Deep Integration of Machine Learning Into Column Stores
In this project we demonstrate how a real classification pipeline, in this case, the Voter Classification benchmark, can be integrated into MonetDB/Python (i.e.,a column-store database).
This project requires a version of MonetDB installed with the embedded python udfs enabled. The python libraries, numpy and sklearn are also used. More information can be found here
The pipeline we use in our experiments is used to attempt to classify who people from North Carolina will vote for in the Presidential Elections based on data from the 2012 Presidential Election.
For this purpose, we use two separate datasets:
- The North Carolina Voters Dataset contains the information about the individual voters. This is a dataset of 7.5M rows, where each row contains information about the voter. There are 96 columns in total, describing characteristics such as place of residence, gender, age and ethnicity. Note that we do not know who each person actually voted for, as this information is not publicly available.
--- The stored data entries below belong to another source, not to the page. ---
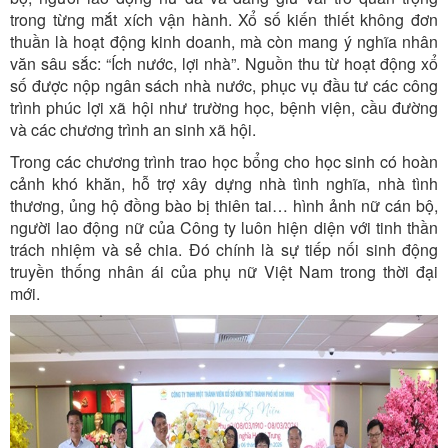
trong từng mắt xích vận hành. Xổ số kiến thiết không đơn
thuần là hoạt động kinh doanh, mà còn mang ý nghĩa nhân
văn sâu sắc: “Ích nước, lợi nhà”. Nguồn thu từ hoạt động xổ
số được nộp ngân sách nhà nước, phục vụ đầu tư các công
trình phúc lợi xã hội như trường học, bệnh viện, cầu đường
và các chương trình an sinh xã hội.
Trong các chương trình trao học bổng cho học sinh có hoàn
cảnh khó khăn, hỗ trợ xây dựng nhà tình nghĩa, nhà tình
thương, ủng hộ đồng bào bị thiên tai… hình ảnh nữ cán bộ,
người lao động nữ của Công ty luôn hiện diện với tinh thần
trách nhiệm và sẻ chia. Đó chính là sự tiếp nối sinh động
truyền thống nhân ái của phụ nữ Việt Nam trong thời đại
mới.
- The Precint Votes Dataset contains the aggregated voting statistics for each precinct, (i.e., how many people in each precinct voted Democrat, and how many voted Republican). This dataset has 2751 rows, one for each precinct in North Carolina.By combining these two datasets we can attempt to classify individual voters. We know the voting records of a specific precinct,and we know in which precinct each person voted, so we can make an educated guess who each person voted for based on this information.
As we do not have the true class labels for each voter, we have to generate them from the information we have about the precincts. This requires us to join the voter data with the precinct data, giving us the voting records of the precinct that each voter voted in. We then generate a “true” class label for each voter using a weighted random function based on the precinct voting records. For example, if voters in a specific precinct voted for Democrats 60% of the time, each voter in that precinct has a 60% chance of being classified as Democrat and 40% chance of being classified as Republican.
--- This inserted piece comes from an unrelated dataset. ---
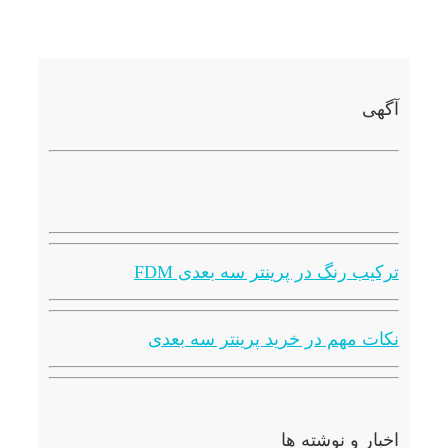
آگهی
ترکیب رنگ در پرینتر سه بعدی FDM
نکات مهم در خرید پرینتر سه بعدی
اخبار و نوشته ها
After we have generated the true class labels, we have to train the model using the data and the labels. However, we don’t simply want to use all the data for training. Instead, we want to divide the data into a training set and a test set to prevent overfitting. We then feed the data in the training set to the modeland store the resulting it in the database.
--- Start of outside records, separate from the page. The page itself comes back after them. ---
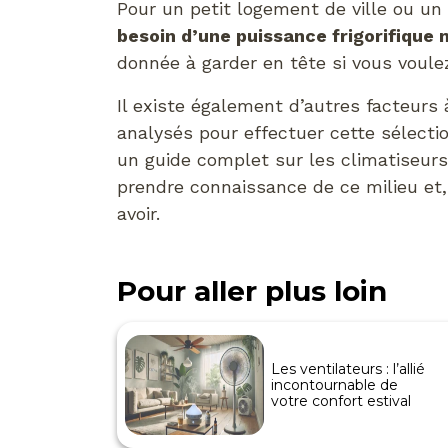
Pour un petit logement de ville ou un
besoin d’une puissance frigorifique
donnée à garder en tête si vous voule
Il existe également d’autres facteur
analysés pour effectuer cette sélectio
un guide complet sur les climatiseurs
prendre connaissance de ce milieu et,
avoir.
Pour aller plus loin
Les ventilateurs : l’allié
incontournable de
votre confort estival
After the model is trained, we want to test how it performs by classifying the data in the test set and looking at the results. We can classify the voters in the test set. After having obtained the predicted class labels, we can test the accuracy of our model by comparing against the known true class labels of the data. However, since we only have the generated class labels of the individual voters, comparing the predicted labels against those would not give us a lot of information about our classification accuracy. Instead, we aggregate the total amount of predicted votes for each party by precinct. Then we compare the aggregated predictions against the known amount of votes in each precinct.